> Work to be completed:
Reproduce the items below word for word, from the very first line down through the line containing "Reading left to right, read".

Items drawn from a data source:
────────
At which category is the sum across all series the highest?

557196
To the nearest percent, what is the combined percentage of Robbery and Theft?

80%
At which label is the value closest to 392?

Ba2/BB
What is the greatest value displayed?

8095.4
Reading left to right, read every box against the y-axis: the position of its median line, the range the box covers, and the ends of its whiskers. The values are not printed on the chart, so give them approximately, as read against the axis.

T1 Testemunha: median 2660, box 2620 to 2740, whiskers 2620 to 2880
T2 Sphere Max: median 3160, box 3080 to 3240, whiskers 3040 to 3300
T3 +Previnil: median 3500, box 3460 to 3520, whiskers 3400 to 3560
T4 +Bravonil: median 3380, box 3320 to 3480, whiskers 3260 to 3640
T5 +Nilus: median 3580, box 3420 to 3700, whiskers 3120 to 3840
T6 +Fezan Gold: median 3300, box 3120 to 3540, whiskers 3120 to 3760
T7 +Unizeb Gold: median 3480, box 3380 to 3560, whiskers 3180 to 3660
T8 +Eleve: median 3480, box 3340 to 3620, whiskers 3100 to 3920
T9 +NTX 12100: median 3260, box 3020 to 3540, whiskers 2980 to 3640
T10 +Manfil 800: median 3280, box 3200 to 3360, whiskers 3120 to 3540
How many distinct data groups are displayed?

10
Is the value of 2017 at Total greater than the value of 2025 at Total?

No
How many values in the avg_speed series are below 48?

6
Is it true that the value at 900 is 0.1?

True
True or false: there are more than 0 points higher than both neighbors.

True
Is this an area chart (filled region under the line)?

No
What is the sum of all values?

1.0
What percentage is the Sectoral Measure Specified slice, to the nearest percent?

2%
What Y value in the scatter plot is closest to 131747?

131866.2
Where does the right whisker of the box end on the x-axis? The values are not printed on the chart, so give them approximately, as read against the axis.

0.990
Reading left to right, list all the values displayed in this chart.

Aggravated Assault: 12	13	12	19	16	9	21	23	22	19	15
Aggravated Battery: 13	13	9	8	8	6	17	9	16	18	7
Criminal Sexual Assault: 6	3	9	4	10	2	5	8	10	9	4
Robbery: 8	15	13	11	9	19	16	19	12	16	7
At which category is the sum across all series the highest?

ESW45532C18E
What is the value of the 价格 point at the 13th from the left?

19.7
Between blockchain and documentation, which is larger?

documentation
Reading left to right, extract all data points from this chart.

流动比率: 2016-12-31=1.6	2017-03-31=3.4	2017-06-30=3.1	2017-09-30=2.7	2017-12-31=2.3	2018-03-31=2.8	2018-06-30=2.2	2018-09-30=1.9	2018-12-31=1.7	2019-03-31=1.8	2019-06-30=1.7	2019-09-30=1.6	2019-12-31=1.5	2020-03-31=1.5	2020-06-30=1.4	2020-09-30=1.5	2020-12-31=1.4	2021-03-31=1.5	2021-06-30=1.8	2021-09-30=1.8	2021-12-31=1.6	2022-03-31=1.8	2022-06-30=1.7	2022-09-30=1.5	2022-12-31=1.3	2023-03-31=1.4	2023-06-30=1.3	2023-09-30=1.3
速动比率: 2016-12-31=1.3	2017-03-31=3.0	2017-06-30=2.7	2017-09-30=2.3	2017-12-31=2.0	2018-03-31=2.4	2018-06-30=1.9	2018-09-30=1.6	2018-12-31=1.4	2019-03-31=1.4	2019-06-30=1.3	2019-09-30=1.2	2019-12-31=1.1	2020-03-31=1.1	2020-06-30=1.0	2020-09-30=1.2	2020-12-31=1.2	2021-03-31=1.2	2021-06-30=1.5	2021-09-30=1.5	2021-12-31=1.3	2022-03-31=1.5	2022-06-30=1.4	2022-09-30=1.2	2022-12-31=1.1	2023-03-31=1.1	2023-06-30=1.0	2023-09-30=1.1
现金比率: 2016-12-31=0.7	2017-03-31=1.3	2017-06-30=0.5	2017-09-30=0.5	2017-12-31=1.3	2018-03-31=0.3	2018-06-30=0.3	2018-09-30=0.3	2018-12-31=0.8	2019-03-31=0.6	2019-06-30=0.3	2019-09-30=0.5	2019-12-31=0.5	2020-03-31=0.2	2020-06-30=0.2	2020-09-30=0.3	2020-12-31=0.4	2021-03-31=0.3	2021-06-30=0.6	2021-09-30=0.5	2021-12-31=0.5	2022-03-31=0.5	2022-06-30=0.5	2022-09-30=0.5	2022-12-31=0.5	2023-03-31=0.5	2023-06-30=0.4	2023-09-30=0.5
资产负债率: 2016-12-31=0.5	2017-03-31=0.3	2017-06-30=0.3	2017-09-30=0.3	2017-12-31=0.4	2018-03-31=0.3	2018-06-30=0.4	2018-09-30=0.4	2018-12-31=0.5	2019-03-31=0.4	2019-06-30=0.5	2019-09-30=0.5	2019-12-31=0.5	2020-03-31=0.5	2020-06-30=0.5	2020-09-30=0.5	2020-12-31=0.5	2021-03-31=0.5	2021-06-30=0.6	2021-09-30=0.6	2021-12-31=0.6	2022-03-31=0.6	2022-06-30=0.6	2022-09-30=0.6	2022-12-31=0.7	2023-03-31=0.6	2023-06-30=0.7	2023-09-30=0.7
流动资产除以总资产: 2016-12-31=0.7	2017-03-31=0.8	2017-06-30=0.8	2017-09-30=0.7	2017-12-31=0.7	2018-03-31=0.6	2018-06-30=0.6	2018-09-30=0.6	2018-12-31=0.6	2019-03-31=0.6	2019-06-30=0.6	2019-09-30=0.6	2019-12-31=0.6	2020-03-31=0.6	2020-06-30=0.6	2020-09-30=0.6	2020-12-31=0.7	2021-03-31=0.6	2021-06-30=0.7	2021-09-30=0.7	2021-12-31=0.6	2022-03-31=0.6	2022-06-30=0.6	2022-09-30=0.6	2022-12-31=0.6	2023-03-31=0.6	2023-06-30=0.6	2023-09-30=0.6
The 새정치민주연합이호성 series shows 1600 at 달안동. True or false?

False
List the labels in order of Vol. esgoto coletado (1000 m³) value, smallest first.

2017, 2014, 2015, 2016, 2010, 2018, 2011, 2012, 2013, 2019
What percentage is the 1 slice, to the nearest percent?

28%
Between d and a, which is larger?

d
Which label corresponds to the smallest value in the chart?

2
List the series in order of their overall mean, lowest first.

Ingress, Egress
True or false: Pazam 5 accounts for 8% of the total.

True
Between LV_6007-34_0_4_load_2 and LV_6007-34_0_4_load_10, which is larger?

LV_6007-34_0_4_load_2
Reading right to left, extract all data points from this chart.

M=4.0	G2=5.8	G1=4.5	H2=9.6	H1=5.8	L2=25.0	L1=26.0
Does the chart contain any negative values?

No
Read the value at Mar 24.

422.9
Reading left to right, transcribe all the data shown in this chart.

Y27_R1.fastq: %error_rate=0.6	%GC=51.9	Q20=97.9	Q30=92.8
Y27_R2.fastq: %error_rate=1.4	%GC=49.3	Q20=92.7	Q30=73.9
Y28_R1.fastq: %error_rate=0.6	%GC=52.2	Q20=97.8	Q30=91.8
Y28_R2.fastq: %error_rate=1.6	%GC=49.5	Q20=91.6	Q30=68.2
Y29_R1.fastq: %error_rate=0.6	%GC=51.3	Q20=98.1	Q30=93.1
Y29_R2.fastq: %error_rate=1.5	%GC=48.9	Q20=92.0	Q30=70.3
────────
> Your response:
At which category is the sum across all series the highest?

557196
To the nearest percent, what is the combined percentage of Robbery and Theft?

80%
At which label is the value closest to 392?

Ba2/BB
What is the greatest value displayed?

8095.4
Reading left to right, read every box against the y-axis: the position of its median line, the range the box covers, and the ends of its whiskers. The values are not printed on the chart, so give them approximately, as read against the axis.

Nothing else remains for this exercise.